La búsqueda de la piedra élfica negra

      8

      Tras dejar atrás a Bremen, Tay Trefenwyd se encaminó hacia el oeste siguiendo el curso del Mermidon a través de las montañas que constituían el ramal meridional de los Dientes del Dragón. Con la llegada del ocaso acampó al amparo que estas le ofrecían y prosiguió la marcha al rayar el alba. El día amaneció despejado y templado, los vientos de la noche anterior habían barrido el cielo de nubes y el sol brillaba con fuerza. El elfo se abrió camino a través de las estribaciones, llegó a las llanuras de Streleheim y se preparó para cruzarlas. Más adelante, los bosques de las Tierras del Oeste se desplegaron ante él y tras estos, con las cumbres teñidas de blanco, se alzaban los picos de las Espuelas de Piedra. Arborlon se hallaba a un día de distancia, de modo que avanzó a un ritmo tranquilo, con el pensamiento perdido en todo lo que había ocurrido desde que Bremen había llegado a Paranor.

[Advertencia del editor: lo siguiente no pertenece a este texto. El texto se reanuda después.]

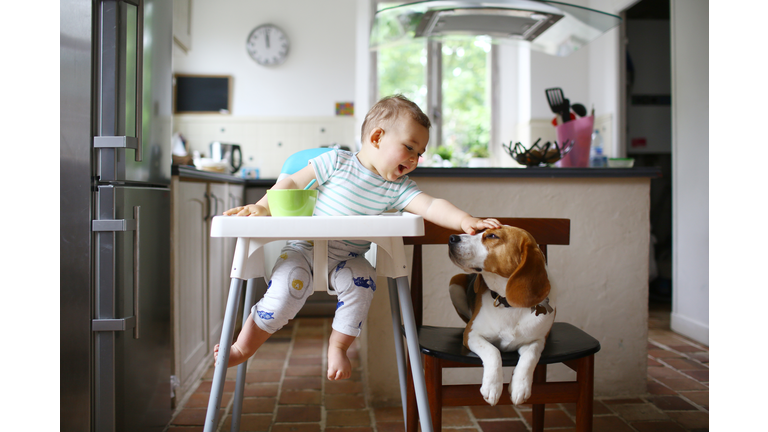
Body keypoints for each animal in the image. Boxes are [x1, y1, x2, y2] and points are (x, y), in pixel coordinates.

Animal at [448, 228, 556, 406]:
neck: (509, 304)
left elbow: (530, 357)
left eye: (492, 236)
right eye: (479, 231)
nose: (452, 238)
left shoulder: (538, 340)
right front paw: (492, 386)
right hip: (454, 283)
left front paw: (520, 387)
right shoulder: (471, 333)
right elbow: (493, 351)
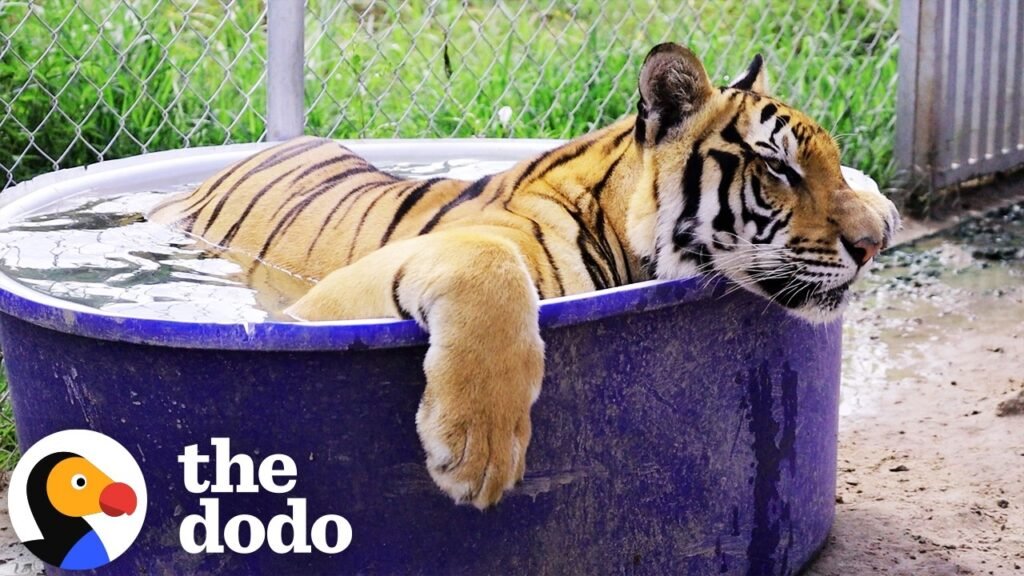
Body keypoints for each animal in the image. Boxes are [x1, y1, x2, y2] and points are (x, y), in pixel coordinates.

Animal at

      Tay Trefenwyd conocía a Bremen desde hacía casi quince años, más incluso que Risca. Habían coincidido en Paranor, antes de que lo desterraran, cuando Tay acababa de llegar de Arborlon y era un druida en formación. Bremen ya era anciano en esa época, pero con una personalidad más dura y una lengua más afilada. En aquel entonces, Bremen era un agitador que clamaba verdades que para él eran evidentes, pero que para los demás eran incomprensibles. Los druidas de Paranor creyeron que se había vuelto loco. Kahle Rese y un par más apreciaban su amistad y escuchaban con paciencia lo que este tuviera que decir, pero el resto se dedicaba a buscar formas de evitarlo.